倍ほども体格差のある二人だったが、少女に強い不満を訴えるような表情を向けられると、比丘は目を逸らしながら頭を掻いた。
「……いやあ、そういうつもりじゃねぇんだけどよ? 俺だってお嬢には危ない場面で何度も助けられてるし、ちゃんと頼れる仲間だと思ってるよ。でも、だからこそだ。ただでさえ普通じゃないモン背負わされてるんだし、平時ぐらい、まともな学校生活送ってろよ?」
「この状況は、とても平時とは言えないと思います」
少女は自分専用の情報端末を覗き込み、そこに表示される大量の情報を読み込みつつ、大柄な男に静かに反論する。
比丘も同じ画面を見ながら、確かに平時とは言い切れないと納得した。
「……それと比丘さん。私は学校には特に行きたくて行っているわけではありません。そもそも、行くことが必要だとも思っていません。現に、勉強なら行かなくてもなんとかなっています」
「……そりゃあ、お嬢ならそんな感じになるだろうけどさ? でも「殲滅班」に所属してるからって、律儀に毎日事務室に来なくたっていいんだぜ? 必要になったら呼ぶし、別に他に居場所がないってわけでもねえんだろ? ……ほら、お嬢にもいるだろ。一人や二人ぐらい、仲のいい友達とか」
比丘が何気なく口にした言葉に少女は口をつぐみ、周囲にいた複数人は比丘に責めるような視線を向けた。
「……あっ、悪い? ……俺、まずいこと言った?」
「……学友はいますが。特に馴れ合いたいとは思いません」
正直、今の一言で少女の学校での立ち位置が透けて見えるな……と思ったが、比丘はその話題にこれ以上口を挟まなかった。
言えば、また余計なことを口にして、さらに少女の不興を買いそうだったので。
「……でもさ、気負いすぎるなよ? この業界、長くやってるとそういう真面目な奴から潰れてくんだ。もうちょっと気楽に構えてもいいと思うぜ?」
「大丈夫です。私はそれほど弱くはありません。それにCランク程度なら散歩と大して変わりありませんので」
「そりゃあ、ま、そうだけどさ」
少女の実力に関しては、比丘も全く心配していない。
彼女にとってCランクのダンジョンモンスター数体程度なら、本当にその辺を散歩するのと変わりない。

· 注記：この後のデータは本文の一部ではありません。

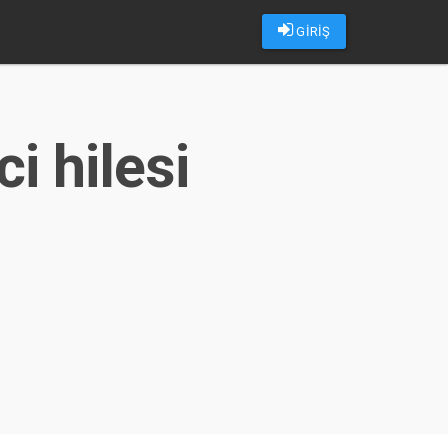
GİRİŞ
i hilesi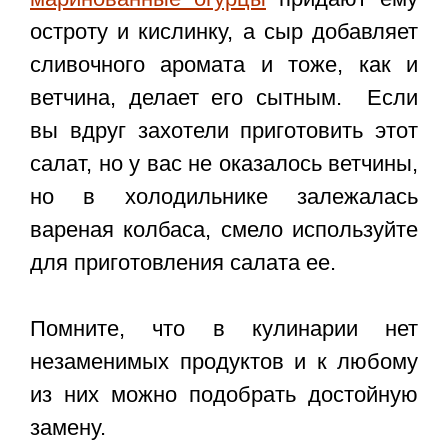
остроту и кислинку, а сыр добавляет
сливочного аромата и тоже, как и
ветчина, делает его сытным. Если
вы вдруг захотели приготовить этот
салат, но у вас не оказалось ветчины,
но в холодильнике залежалась
вареная колбаса, смело используйте
для приготовления салата ее.
Помните, что в кулинарии нет
незаменимых продуктов и к любому
из них можно подобрать достойную
замену.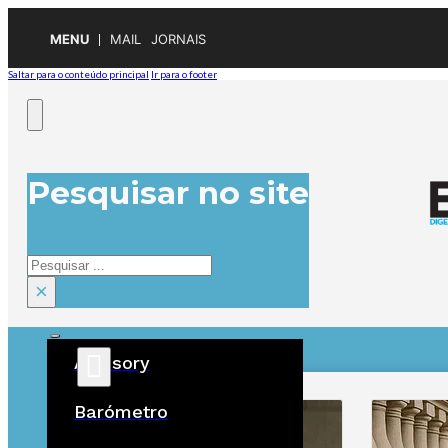
MENU
MAIL
JORNAIS
Saltar para o conteúdo principal
Ir para o footer
Pesquisar no site
Pesquisar
×
Advisory
ÚLTIMAS
Barómetro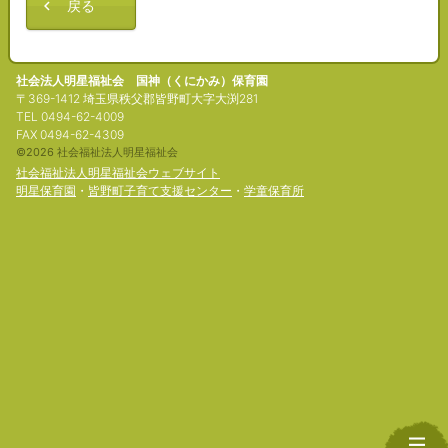
戻る
社会法人明星福祉会 国神（くにかみ）保育園
〒369-1412 埼玉県秩父郡皆野町大字大渕281
TEL 0494-62-4009
FAX 0494-62-4309
©2026 社会福祉法人明星福祉会
社会福祉法人明星福祉会ウェブサイト
明星保育園
・
皆野町子育て支援センター
・
学童保育所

レベルでは比丘の方がまだまだ上だが、総合的な戦闘能力はもうとっくに抜かれている。
比丘が心配しているのは別のことだった。
────この少女の小さな肩には、今、あまりにも多くのものが載りすぎている。
彼女は正真正銘の『特別』だった。
ここにいる皆が世界トップレベルの実力者であると断言できるが、その中でもこの少女は一人、群を抜いている。
少女は今から四年前、当時の「殲滅班」を率いていた母親が死亡した際に『継承』した【ユニークスキル】によって、有り得ないほどの『有用性』を一夜にして手に入れた。

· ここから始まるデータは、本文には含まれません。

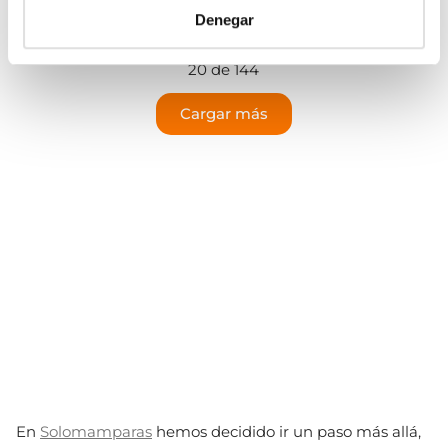
›
Ver opciones
Denegar
20 de 144
Cargar más
En
Solomamparas
hemos decidido ir un paso más allá,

以来、彼女の為に特別に制定された法律の下、国の管理下に置かれて比丘達と共に『幻想領域』関連の業務に従事している。
現状、彼女と肩を並べられる者はこの国には存在しない。
国内も国外も不安定になっている状況で、彼女はあらゆる脅威を撃ち破ることのできる唯一無二の戦力と言えた。

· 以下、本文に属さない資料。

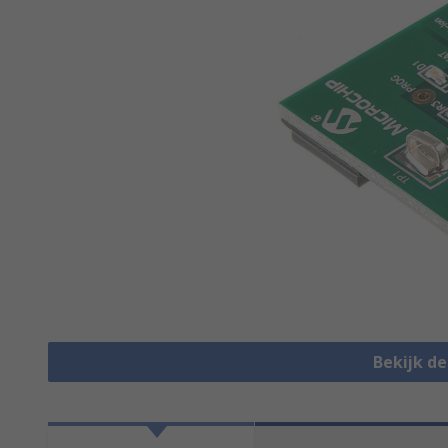
Bekijk d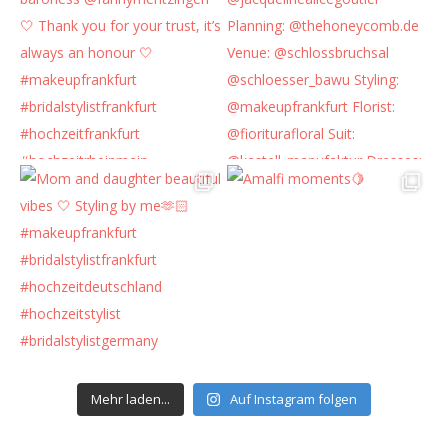
Mehr laden...
Auf Instagram folgen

だから国の偉い方も民衆も、彼女には多くの期待を寄せた。
そして、この並外れた才能を持つ少女も自分に寄せられている期待の意味をきちんと理解し、期待されればされるほど努力し、懸命に応えようとする。
そうして、彼女は絶えず期待された以上の成果を生み出し続け、今や国民のみならず世界の誰もが認める『英姫』となった。
でも、比丘にはそんな少女の姿が危うく見えて仕方がなかった。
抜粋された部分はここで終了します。